# Whats in a name............



## Gersende47 (Nov 23, 2011)

Hello ladies, i suppose i just want to gauge how reasonable (or not) my feelings are on this little issue please.  My partner and I are in the middle of our adoption process and whilst we understand that we cannot change the first name of any child we may be matched with, we do have quite a differing opinion on what surname we use.  We aren't married and have no plans to get married in the foreseeable future so it would mean so much to me if we could compromise and combine our two surnames making a double barrelled name for any future child we maybe matched with.  I have no children but my partner has one grown up child who obviously takes his name so i thought it would be reasonable that i be able to pass on the one thing i can that represents my family and that being my surname.  My partner is absolutely against this he almost makes it sound outrageous that the child should have any other name but his own but i just think taking everything into consideration its the most fair option.  Can you let me know your thoughts and opinions, it would be really helpful. Thanks


----------



## Billybeans (Jun 16, 2012)

Hi Gersende47, I'm not in your position and so can't offer you any personal experience with this but if I was I would want a double barrel rather than one or the other....Did you say that your DP is against double barrell also? Has he said why he would be against it because the child would still have his surname?! perhaps have your surname as a middle name and his as the surname?
Hope things get ironed out and you can agree. 
xx


----------



## Gersende47 (Nov 23, 2011)

Many thanks Shining Star - to be honest i think its just that he feels a child should take the father's surname whatever the circumstances.  I just feel that if we both put our names together then its reasonable for everybody.  I obviously don't want to make it a sticking point as the child is the most important thing here but it just feels a bit unfair if my feelings are not taken into consideration.  Hopefully things will get ironed out as you suggest i don't even mind if my name is a middle name i just want to be in there somewhere!!! Thanks ever so much for your view xx


----------



## Little Miss Giggles (Apr 1, 2009)

If he's so against it you could always suggest he proposes ;-)


----------



## Gersende47 (Nov 23, 2011)

lol - well the engagement ring ive got, just no wedding plans yet!


Little Miss Giggles said:


> If he's so against it you could always suggest he proposes ;-)


----------



## snapdragon (Jun 27, 2011)

I think the point I would make is you want to have the same name (well at least in part) as your child which is only natural. Most people take their husband's name when they marry and so in that case they have the same surname as their child.


----------



## smudgerbabe (Sep 16, 2011)

Um..is he living in the dark ages?!  Yes it's unfair! I have friends who have double barrelled their surname AFTER they've got married and my boss has been married for 12 years and has kept her original surname and her husband kept his!! 
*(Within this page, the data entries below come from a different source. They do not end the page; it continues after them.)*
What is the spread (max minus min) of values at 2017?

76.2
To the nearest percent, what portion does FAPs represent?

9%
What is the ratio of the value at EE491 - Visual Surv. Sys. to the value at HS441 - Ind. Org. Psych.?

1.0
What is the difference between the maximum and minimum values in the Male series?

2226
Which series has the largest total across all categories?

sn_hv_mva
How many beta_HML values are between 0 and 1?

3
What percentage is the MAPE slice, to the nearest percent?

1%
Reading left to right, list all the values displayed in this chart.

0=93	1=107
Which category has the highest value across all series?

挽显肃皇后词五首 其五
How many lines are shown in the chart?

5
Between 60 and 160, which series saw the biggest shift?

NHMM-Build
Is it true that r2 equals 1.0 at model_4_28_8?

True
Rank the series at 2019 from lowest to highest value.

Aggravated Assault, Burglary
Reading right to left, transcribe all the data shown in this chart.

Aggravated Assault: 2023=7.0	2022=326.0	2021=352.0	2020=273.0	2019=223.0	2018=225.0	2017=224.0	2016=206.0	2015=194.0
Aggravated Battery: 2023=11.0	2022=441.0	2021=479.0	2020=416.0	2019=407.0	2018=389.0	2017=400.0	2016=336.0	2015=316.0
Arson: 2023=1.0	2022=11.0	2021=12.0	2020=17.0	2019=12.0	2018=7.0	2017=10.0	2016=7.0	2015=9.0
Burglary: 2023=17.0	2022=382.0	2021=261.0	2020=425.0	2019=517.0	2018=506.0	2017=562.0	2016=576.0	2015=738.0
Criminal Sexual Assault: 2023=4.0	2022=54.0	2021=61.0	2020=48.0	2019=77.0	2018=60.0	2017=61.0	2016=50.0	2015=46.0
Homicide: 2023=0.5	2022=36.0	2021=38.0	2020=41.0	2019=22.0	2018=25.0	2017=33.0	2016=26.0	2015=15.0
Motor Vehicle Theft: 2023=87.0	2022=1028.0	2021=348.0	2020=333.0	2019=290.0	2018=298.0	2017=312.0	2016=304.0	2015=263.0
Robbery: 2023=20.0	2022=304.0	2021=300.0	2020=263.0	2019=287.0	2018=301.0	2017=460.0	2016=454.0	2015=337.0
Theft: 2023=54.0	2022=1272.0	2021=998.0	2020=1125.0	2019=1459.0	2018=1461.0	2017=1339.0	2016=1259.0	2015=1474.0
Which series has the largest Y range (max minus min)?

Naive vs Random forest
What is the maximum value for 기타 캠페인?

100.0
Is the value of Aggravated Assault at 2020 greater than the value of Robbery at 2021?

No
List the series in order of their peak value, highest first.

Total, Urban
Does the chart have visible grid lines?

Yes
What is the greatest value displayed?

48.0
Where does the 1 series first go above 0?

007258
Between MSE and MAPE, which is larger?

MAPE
There are no rules, this isn't Downton Abbey and now a daughter can ascend the throne before a son!! Don't be pushed over on this as it's important to you (as it would be to me) and it would be lovely for the child to feel proud of having both your names - a real sense of belonging and importance and how much you both loved him/her - plus would help with the practical aspects (my brother and SIL didn't get married til after the kids were going to nursery and they had my brother's name which she found a pain as she did most of the child care and picking them up etc with resultant name confusion especially early on before everyone knew her/them)! Of course this is often the norm now but just trying to think of 'practical' arguments for you as men often only see in black and white facts rather than fluffy feelings!!

Good luck and when you're partner moans about it tell him to set the date then!!


----------



## thespouses (Jan 5, 2006)

Yes there are absolutely no rules!
Little boy has my husband's surname as his surname but my last name as his middle name (well, one of them). I didn't change my name when we married.


----------



## Mr &amp; Mrs Bubble (Oct 19, 2011)

We're still waiting for our family to be completed but me and hubby did double barrel when we married we both felt it was a way honor both lines of heritage (particuarly as my dad and his brother only had daughters so no boys to carry on the family name otherwise)

Would hubby be willing to change his by deed pole ?


----------



## Gersende47 (Nov 23, 2011)

.............thanks girls, i knew i wasn't being unreasonable but you have kindly endorsed my feelings. xxxx


----------